Massive Open Online Courses (MOOCs) are slowly gaining acceptance as workforce development tools outside of academia. While the promise of MOOCs is facing increasing skepticism in higher education circles, the corporate training industry is beginning to seek out the advantages of incorporating them into company-wide training programs.

One major employer, McAfee, has turned to using MOOCs to solve its biggest training problem. The computer security giant has reportedly revamped its previously exhaustive training modules by adopting an internal MOOC-style program. While the organization’s old system involved over 80 hours of training, the new method allows their employees to learn at a more comfortable pace, granting access to course materials and facilitating valuable discussions with fellow trainees and course instructors. The new program has saved the company both time and money in preparing and retaining their new hires.

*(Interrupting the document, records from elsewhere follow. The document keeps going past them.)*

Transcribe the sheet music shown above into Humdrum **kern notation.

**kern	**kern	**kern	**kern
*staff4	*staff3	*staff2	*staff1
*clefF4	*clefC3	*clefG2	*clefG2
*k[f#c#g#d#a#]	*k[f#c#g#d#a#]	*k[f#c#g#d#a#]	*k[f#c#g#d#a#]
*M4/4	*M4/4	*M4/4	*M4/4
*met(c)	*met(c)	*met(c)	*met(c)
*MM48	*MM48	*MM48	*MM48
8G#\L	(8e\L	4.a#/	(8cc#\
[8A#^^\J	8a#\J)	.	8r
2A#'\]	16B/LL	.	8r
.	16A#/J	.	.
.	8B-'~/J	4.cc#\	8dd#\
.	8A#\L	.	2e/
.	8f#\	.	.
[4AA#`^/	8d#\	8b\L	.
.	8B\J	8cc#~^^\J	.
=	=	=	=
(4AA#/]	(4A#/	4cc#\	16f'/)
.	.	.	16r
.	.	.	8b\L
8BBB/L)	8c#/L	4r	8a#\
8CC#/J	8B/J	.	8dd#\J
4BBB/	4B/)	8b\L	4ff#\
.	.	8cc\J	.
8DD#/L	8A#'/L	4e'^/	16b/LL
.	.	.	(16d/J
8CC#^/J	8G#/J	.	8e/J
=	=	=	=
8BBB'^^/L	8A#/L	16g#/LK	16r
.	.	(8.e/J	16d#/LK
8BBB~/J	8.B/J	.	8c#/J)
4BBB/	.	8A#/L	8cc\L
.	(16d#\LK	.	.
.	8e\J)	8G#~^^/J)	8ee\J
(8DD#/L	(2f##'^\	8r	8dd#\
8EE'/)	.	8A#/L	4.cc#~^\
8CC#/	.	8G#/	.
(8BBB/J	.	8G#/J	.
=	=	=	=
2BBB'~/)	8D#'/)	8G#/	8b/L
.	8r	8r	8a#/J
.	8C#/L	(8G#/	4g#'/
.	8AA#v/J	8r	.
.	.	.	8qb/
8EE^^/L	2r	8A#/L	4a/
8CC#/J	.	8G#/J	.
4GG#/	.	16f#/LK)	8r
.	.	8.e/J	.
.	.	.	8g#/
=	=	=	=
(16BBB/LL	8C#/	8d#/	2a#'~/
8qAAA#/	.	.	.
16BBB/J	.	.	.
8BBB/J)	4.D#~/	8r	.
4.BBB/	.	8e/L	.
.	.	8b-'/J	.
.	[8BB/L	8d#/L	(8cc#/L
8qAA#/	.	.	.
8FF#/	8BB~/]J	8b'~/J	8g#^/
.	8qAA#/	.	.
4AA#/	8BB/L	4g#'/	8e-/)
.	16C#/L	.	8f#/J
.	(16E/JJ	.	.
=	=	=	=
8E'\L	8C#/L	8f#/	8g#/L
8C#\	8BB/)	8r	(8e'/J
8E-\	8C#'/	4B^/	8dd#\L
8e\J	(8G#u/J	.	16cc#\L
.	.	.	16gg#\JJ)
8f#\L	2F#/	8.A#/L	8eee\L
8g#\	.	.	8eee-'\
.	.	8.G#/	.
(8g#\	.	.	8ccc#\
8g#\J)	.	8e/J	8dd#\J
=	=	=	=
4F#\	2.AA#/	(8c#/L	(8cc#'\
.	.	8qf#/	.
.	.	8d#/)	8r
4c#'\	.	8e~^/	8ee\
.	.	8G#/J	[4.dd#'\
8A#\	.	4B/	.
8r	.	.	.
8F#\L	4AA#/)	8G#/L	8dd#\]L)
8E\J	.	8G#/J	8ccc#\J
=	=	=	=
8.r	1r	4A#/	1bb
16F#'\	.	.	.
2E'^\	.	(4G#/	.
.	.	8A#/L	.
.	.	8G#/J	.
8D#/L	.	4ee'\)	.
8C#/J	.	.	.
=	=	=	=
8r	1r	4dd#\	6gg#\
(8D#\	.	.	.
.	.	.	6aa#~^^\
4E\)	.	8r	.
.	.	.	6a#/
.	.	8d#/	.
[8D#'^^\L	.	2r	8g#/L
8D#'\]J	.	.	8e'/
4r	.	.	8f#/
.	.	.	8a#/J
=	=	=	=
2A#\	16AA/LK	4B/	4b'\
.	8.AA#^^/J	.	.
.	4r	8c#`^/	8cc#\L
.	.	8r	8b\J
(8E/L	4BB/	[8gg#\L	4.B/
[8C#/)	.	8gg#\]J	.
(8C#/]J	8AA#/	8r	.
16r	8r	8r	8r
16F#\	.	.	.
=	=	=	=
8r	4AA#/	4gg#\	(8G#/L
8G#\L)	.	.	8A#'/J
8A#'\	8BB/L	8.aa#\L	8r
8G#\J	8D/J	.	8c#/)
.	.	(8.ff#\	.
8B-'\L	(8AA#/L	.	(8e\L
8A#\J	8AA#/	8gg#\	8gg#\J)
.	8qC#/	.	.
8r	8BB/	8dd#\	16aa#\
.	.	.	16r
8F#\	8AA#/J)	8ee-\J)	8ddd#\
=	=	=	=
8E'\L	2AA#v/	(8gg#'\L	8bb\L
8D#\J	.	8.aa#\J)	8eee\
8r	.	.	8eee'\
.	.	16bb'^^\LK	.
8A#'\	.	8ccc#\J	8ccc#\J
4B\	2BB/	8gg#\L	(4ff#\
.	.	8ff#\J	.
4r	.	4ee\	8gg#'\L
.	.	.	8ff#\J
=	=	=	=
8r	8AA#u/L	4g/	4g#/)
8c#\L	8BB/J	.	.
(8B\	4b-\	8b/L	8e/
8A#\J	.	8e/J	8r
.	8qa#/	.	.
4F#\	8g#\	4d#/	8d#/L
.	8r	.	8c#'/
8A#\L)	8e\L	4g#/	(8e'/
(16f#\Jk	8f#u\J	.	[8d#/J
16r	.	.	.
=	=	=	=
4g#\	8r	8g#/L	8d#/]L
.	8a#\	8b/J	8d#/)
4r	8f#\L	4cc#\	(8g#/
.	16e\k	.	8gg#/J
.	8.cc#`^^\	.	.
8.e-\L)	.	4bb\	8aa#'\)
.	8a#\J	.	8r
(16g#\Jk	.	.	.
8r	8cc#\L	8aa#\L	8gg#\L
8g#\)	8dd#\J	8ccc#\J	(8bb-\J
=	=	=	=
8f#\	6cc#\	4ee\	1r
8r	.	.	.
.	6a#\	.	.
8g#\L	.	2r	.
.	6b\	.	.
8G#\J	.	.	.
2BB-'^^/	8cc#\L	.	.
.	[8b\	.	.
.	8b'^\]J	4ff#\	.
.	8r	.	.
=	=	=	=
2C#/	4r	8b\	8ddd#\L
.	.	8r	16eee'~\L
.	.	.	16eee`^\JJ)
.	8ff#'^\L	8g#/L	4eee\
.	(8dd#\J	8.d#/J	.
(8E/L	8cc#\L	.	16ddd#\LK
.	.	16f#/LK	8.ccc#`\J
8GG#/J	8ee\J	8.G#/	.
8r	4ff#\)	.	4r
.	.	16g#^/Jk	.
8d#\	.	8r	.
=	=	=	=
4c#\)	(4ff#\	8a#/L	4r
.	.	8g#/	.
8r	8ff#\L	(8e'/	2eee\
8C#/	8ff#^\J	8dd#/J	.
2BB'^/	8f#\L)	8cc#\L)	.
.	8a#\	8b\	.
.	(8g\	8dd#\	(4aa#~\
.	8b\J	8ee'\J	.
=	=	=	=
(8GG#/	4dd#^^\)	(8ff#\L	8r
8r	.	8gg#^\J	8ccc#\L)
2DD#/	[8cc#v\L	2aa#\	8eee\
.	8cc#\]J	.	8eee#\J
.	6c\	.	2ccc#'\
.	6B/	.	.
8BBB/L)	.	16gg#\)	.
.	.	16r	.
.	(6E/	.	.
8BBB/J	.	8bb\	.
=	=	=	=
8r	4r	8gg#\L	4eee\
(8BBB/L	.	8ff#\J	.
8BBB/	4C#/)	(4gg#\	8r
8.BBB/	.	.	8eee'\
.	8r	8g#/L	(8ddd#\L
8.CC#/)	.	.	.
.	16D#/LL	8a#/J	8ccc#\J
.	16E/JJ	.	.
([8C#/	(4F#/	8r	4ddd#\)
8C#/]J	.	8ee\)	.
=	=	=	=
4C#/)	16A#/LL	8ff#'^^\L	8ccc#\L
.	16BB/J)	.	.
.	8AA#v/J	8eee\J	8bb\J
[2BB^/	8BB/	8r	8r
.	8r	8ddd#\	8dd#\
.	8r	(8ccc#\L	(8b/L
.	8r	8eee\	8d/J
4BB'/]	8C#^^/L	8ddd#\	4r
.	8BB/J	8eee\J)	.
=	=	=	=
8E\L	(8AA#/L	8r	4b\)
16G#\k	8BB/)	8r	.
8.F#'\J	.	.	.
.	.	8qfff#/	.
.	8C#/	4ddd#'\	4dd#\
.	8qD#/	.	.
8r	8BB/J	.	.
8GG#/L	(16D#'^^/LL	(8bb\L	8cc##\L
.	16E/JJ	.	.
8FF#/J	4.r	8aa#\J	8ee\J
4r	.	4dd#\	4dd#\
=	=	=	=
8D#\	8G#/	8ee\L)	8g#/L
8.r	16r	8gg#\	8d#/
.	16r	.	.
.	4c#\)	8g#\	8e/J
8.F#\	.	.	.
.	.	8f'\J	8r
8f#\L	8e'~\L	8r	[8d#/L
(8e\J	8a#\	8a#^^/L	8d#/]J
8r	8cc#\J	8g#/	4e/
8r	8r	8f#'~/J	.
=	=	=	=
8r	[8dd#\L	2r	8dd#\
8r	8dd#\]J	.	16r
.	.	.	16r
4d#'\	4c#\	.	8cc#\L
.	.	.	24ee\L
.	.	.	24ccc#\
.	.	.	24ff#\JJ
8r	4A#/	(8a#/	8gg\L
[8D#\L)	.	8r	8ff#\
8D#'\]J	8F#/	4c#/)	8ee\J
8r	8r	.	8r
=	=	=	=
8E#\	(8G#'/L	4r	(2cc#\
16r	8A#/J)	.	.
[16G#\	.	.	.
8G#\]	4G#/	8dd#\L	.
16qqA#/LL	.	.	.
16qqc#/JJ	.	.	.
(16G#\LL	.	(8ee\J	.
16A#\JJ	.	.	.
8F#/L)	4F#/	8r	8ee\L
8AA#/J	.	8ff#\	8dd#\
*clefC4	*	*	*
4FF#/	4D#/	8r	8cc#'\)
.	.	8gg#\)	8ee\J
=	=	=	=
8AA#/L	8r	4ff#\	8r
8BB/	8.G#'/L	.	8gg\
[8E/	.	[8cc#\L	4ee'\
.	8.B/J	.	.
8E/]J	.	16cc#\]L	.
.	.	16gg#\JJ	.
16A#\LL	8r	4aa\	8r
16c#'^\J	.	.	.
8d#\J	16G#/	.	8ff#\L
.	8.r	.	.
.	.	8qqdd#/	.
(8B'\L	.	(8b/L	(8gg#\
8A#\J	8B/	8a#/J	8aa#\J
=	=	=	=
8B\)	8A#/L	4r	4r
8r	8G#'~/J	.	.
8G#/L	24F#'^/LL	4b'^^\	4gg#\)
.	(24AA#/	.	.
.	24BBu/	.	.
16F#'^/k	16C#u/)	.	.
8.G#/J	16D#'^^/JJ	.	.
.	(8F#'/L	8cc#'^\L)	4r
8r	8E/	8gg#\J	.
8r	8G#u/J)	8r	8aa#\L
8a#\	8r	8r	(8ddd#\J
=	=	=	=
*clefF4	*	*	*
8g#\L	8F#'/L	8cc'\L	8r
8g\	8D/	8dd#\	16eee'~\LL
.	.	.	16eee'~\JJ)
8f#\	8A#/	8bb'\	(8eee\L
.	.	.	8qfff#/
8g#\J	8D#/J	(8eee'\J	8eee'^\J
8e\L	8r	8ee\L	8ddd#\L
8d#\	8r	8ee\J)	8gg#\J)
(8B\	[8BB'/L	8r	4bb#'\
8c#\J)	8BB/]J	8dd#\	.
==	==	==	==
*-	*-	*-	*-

In addition to internal company training, recruitment companies are also taking a creative approach to incorporating the new learning style into their business practices.

One such organization has found an imaginative way to use MOOCs to their advantage. Aquent, a recruiting firm, saw a large ongoing problem with regards to a number of jobs going unfilled as a result of a skills gap in the web development industry.

“Companies were telling us that most candidates weren’t qualified,” Alison Farmer, vice president of learning and development at Aquent, told Workforce Magazine. “We wondered: ‘How do we take candidates that may have been competitive a year ago and help them acquire emerging skills?’”

To solve the problem, a MOOC was launched by the recruitment company to teach job seekers in the information technology sector HTML5; the newest version of the internet markup language essential for current and aspiring web developers to master.

While it is apparent that MOOCs in the training world are a positive opportunity for organizations, it is believed that the number of companies adopting MOOCs as a training tool is currently very low. Chris Davia, chief technology officer at ConnectEDU, explained that security concerns and development costs are the likely causes for the slow adoption rate of this learning style. However, Davia sees MOOCs growing in the training and development industry going forward.

“MOOCs will start to mature when large multinational companies realize they can use it to develop their talent pipeline,” He told Workforce Magazine.